━━ Data listing
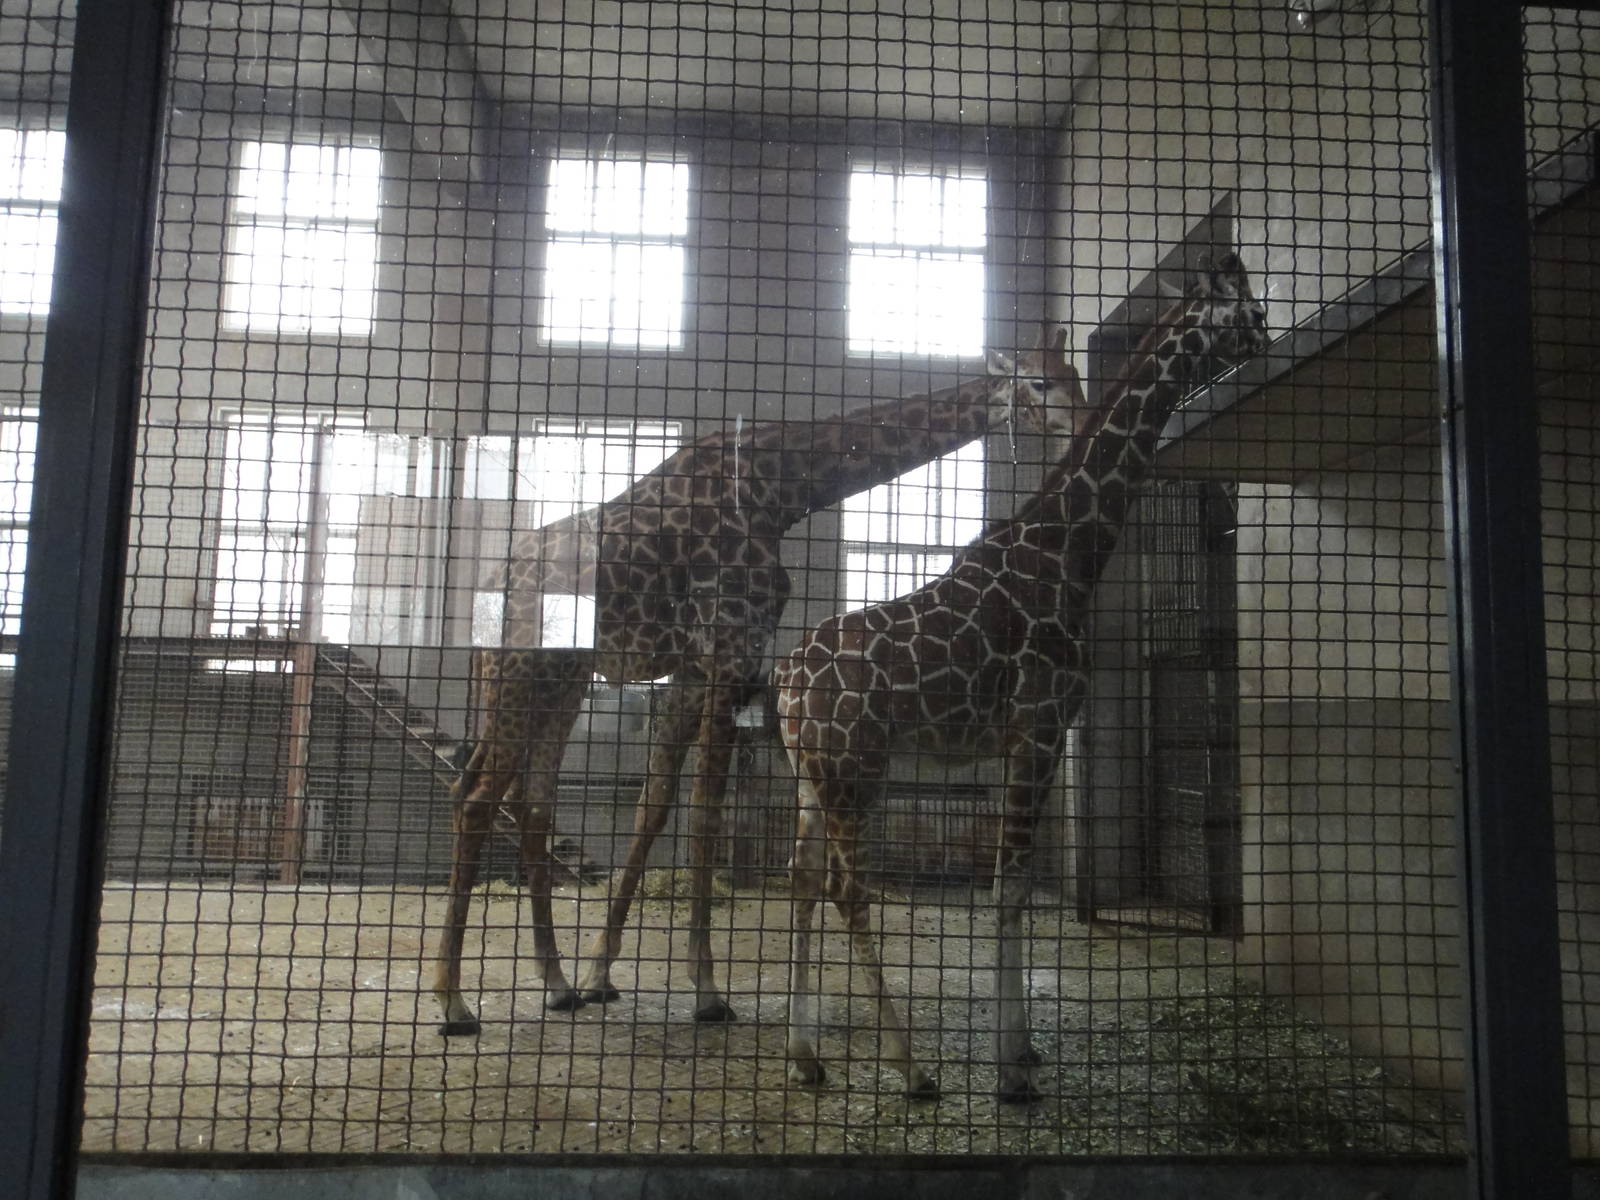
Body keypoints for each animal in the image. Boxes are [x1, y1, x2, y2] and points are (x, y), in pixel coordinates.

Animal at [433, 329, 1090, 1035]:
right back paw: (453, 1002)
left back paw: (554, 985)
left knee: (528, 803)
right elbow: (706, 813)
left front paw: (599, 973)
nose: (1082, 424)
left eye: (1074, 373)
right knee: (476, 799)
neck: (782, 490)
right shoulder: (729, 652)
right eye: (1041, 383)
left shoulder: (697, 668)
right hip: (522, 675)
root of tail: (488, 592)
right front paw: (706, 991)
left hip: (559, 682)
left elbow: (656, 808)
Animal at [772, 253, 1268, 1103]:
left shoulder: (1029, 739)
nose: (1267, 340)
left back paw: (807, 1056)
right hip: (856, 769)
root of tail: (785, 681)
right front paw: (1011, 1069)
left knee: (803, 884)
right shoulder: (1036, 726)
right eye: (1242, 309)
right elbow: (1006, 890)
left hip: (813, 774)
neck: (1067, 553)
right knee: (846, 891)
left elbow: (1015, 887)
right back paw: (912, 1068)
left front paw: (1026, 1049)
━━━━
━━ Data listing
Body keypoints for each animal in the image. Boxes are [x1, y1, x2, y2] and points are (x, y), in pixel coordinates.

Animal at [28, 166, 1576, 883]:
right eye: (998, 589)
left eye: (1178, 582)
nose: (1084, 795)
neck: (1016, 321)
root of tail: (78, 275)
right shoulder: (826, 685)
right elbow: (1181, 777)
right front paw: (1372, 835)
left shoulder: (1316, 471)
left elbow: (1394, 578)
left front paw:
━━━━
* Assignment *
Reproduce verbatim only the segment of the listing bounded by the line containing "right eye: (1041, 383)" and the line containing "left front paw: (1026, 1049)", with both boundary lines included.

* Response to this exercise *
right eye: (1041, 383)
left shoulder: (697, 668)
right hip: (522, 675)
root of tail: (488, 592)
right front paw: (706, 991)
left hip: (559, 682)
left elbow: (656, 808)
Animal at [772, 253, 1268, 1103]:
left shoulder: (1029, 739)
nose: (1267, 340)
left back paw: (807, 1056)
right hip: (856, 769)
root of tail: (785, 681)
right front paw: (1011, 1069)
left knee: (803, 884)
right shoulder: (1036, 726)
right eye: (1242, 309)
right elbow: (1006, 890)
left hip: (813, 774)
neck: (1067, 553)
right knee: (846, 891)
left elbow: (1015, 887)
right back paw: (912, 1068)
left front paw: (1026, 1049)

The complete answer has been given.